The Legislature carefully stepped around the little mess and now it’s grown into a big one. The Clean Election Law had its second test last week in a special election in Portland to fill a vacant Senate seat and it was hello, Slimezilla.
There were five candidates. Three ran Clean – Democrat Michael Brennan, Republican Sally Vamvakias, independent Philip Dawson. All three started out with the 17,500 public dollars the law deems adequate to run an effective campaign for the Maine Senate.

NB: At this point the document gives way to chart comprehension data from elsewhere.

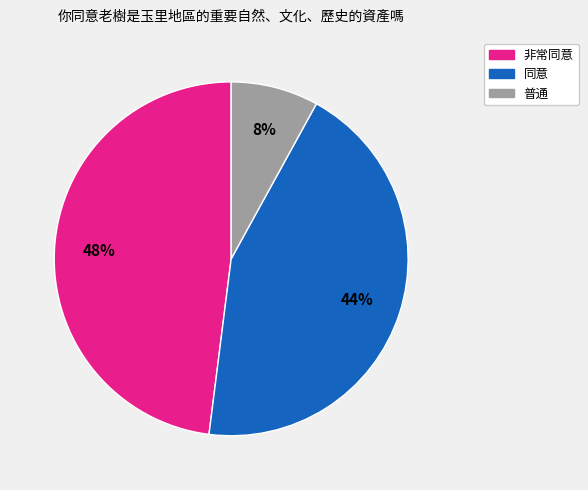

Is there any slice that represents more than half of the pie?

No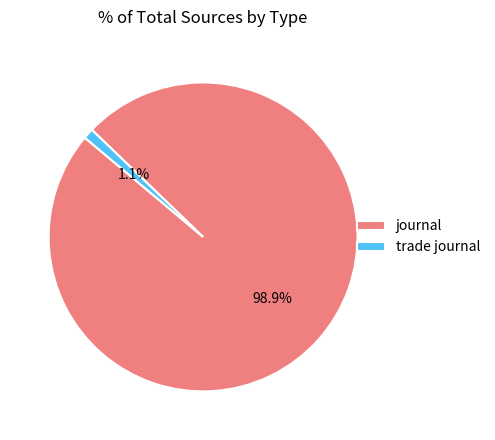

What percentage is NOT represented by trade journal?

98.9%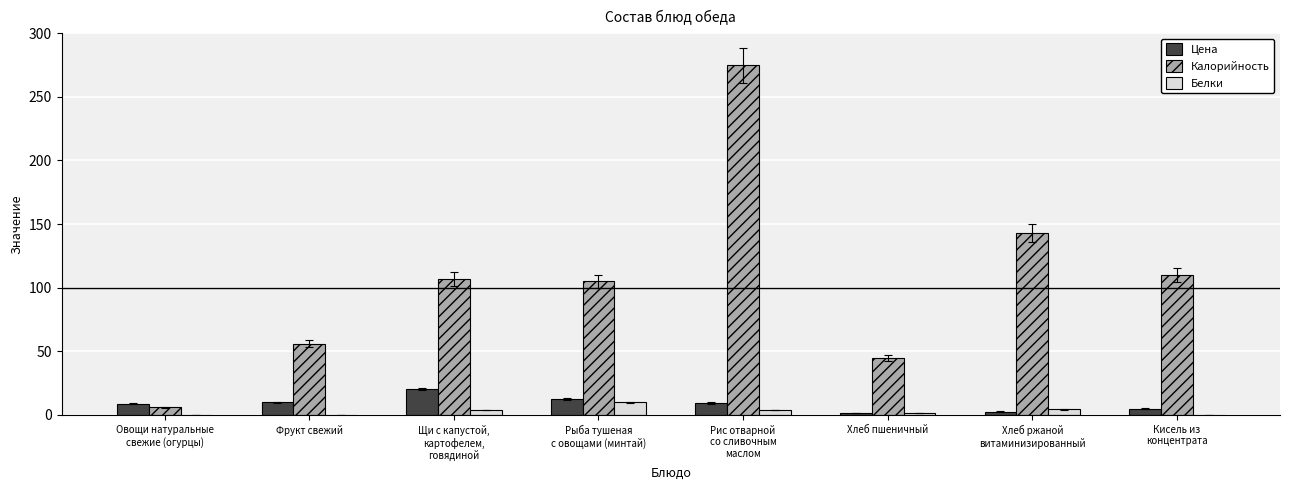

The value of Калорийность at Хлеб ржаной
витаминизированный is 230.8. True or false?

False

Not effective enough for the Maine Democratic Party, which went out and spent in excess of 35,000 private dollars on Mr. Brennan’s behalf. According to the law’s provision regarding independent expenditures (money spent for a candidate by folks outside the official campaign), this entitled Mrs. Vamvakias and Mr. Dawson to 35,000 more public dollars. The final tab? More than $122,000 in taxpayer money was spent on one lousy seat in the Senate for a session that will be over in a few weeks. With 7,000 or so votes cast, that’s $15 and change per vote. When Mr. Dawson, who was being kind when he called the whole unclean thing “obscene,” returns the money he got but refused to spend, the per-vote cost will drop to still-off-color $12.

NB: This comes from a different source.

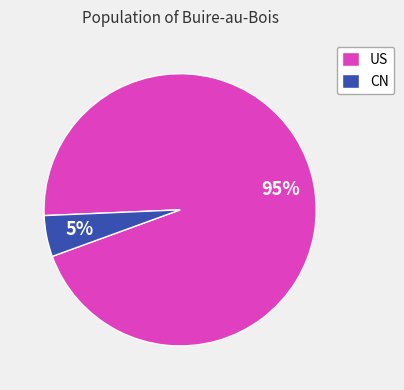

How many slices are in this pie chart?

2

A prominent Republican PAC, Maine Unlimited, spent more than $10,000 on Mrs. Vamvakias’ behalf. This amount was below the independent expenditure threshold that triggers matching public funds. Given Maine Unlimited’s record of bankrolling some of the most misleading negative ads ever seen, this is a miracle of good judgment.
The Clean Election Fund gets $2 million every year from the state’s General Fund, and the proceeds, about $265,000 a year, from the $3 income-tax check-off. The question of why some 330,000 Mainers voted for the Clean Election Act in ’96 but only some 88,000 kick in the three bucks to fund it must wait for another day. The question now – especially relevant with the election of 181 legislators just eight months away – is what Maine taxpayers get for their money.
Last week, from the Brennan side, they got a lot of phone calls urging votes for their man. That’s smart, considering the extent to which the telemarketed public has become hypersensitive to unsolicited phone calls, The Vamvakias camp produced an ad scolding Mr. Brennan for voting himself a pay raise as a member of the House. Had that campaign not been constrained by its tight budget of $52,500 in public money, plus more than $10,000 private, it might have been able to squeeze in mention that their candidate was on the commission that unanimously backed an increase in legislative pay and that the state Constitution expressly prohibits legislators from voting themselves pay raises. We have a system to better fund campaigns. When do we get better campaigns?
In surveying the national media reaction to Maine’s Clean Election Act, I came upon a transcript of CBS Radio’s Osgood File, aired after the 2000 election that set the esteemed commentator’s haberdashery a-twirling. He begins with the observation that people sometimes think politics is all about money. He cuts to a quick quote from successful Clean candidate Sen. Beth Edmonds, who says it’s not. He promises the full story on how Maine found the answer to campaign finance reform “after these words from the name-your-own-price maven, priceline-dot-com.” I wonder what my mother uses on things stained with irony.
Bruce Kyle is the assistant editorial page editor for the Bangor Daily News.